Low-tech acute myocardial infarction intervention gets new lease of life
Claudio Csillag
The Lancet - Volume 352 Issue 9143 Page 1833

 

An infusion of glucose, insulin, and potassium (GIK) could be an important adjuvant for the immediate treatment of patients with acute myocardial infarction. In a placebo-controlled, randomised trial of 407 patients from six South American countries, a combination of traditional reperfusion therapy and GIK (given over 24 hours) reduced mortality after acute myocardial infarction from 15·2% to 5·2%.

 

"If these results are confirmed by larger clinical trials, GIK might become a promising therapy", says Leopoldo Piegas (Instituto Dante Pazzanese de Cardiologia, São Paulo, Brazil), one of researchers involved in the trial.

 

GIK infusion was first proposed as a metabolic way to protect the ischaemic myocardium in 1962, but since then no conclusion has been reached about the efficacy of the approach.

 

In the current study, patients were given either 2·4 L GIK solution (containing 25% glucose, 50 IU insulin, and 80 mmol/L potassium chloride ), 1·8 L GIK solution, or no GIK. Because of the small number of patients, there were no significant differences in adverse effects or benefits between the high and low-dose groups, and the trialists reported their results as a comparison between GIK therapy and no GIK (Circulation 1998; 98: 2227­34).

 

As Piegas notes, the trial was designed to investigate the safety of the method. However, the trialists reported a significant reduction in mortality (relative risk in patients given GIK compared with controls was 0·34 [95% CI 0·15­0·78]).

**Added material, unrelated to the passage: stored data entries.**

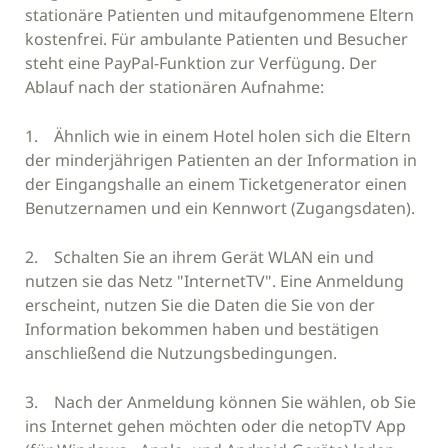
stationäre Patienten und mitaufgenommene Eltern
kostenfrei. Für ambulante Patienten und Besucher
steht eine PayPal-Funktion zur Verfügung.
Der
Ablauf
nach der stationären Aufnahme:
1. Ähnlich wie in einem Hotel holen sich die Eltern
der minderjährigen Patienten an der Information in
der Eingangshalle an einem Ticketgenerator einen
Benutzernamen und ein Kennwort (Zugangsdaten).
2. Schalten Sie an ihrem Gerät WLAN ein und
nutzen sie das Netz "InternetTV". Eine Anmeldung
erscheint, nutzen Sie die Daten die Sie von der
Information bekommen haben und bestätigen
anschließend die Nutzungsbedingungen.
3. Nach der Anmeldung können Sie wählen, ob Sie
ins Internet gehen möchten oder die netopTV App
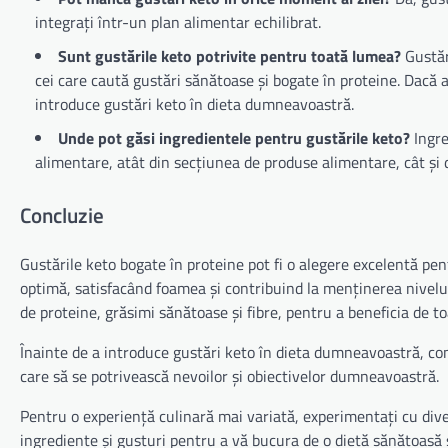
integrați într-un plan alimentar echilibrat.
Sunt gustările keto potrivite pentru toată lumea?
Gustăr
cei care caută gustări sănătoase și bogate în proteine. Dacă 
introduce gustări keto în dieta dumneavoastră.
Unde pot găsi ingredientele pentru gustările keto?
Ingre
alimentare, atât din secțiunea de produse alimentare, cât și 
Concluzie
Gustările keto bogate în proteine pot fi o alegere excelentă pen
optimă, satisfacând foamea și contribuind la menținerea nivelul
de proteine, grăsimi sănătoase și fibre, pentru a beneficia de t
Înainte de a introduce gustări keto în dieta dumneavoastră, con
care să se potrivească nevoilor și obiectivelor dumneavoastră.
Pentru o experiență culinară mai variată, experimentați cu dive
ingrediente și gusturi pentru a vă bucura de o dietă sănătoasă ș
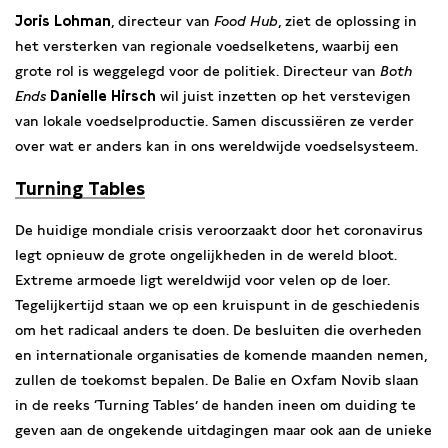
Joris Lohman
, directeur van
Food Hub
, ziet de oplossing in
het versterken van regionale voedselketens, waarbij een
grote rol is weggelegd voor de politiek. Directeur van
Both
Ends
Danielle Hirsch
wil juist inzetten op het verstevigen
van lokale voedselproductie. Samen discussiëren ze verder
over wat er anders kan in ons wereldwijde voedselsysteem.
Turning Tables
De huidige mondiale crisis veroorzaakt door het coronavirus
legt opnieuw de grote ongelijkheden in de wereld bloot.
Extreme armoede ligt wereldwijd voor velen op de loer.
Tegelijkertijd staan we op een kruispunt in de geschiedenis
om het radicaal anders te doen. De besluiten die overheden
en internationale organisaties de komende maanden nemen,
zullen de toekomst bepalen. De Balie en Oxfam Novib slaan
in de reeks ‘Turning Tables’ de handen ineen om duiding te
geven aan de ongekende uitdagingen maar ook aan de unieke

Side-effects were rare and minor.

 

The Estudios Cardiólogicos Latinoamérica Collaborative Group is now doing a 10 000-patient study of GIK infusion. Piegas, a member of the group, says that if the treatment proves to be an effective adjuvant option for treatment of acute myocardial infarction, it will have an impact on survival in both developed and developing countries, since it requires few human or technological resources. "And it's very cheap, probably less than US$5 per patient", he adds.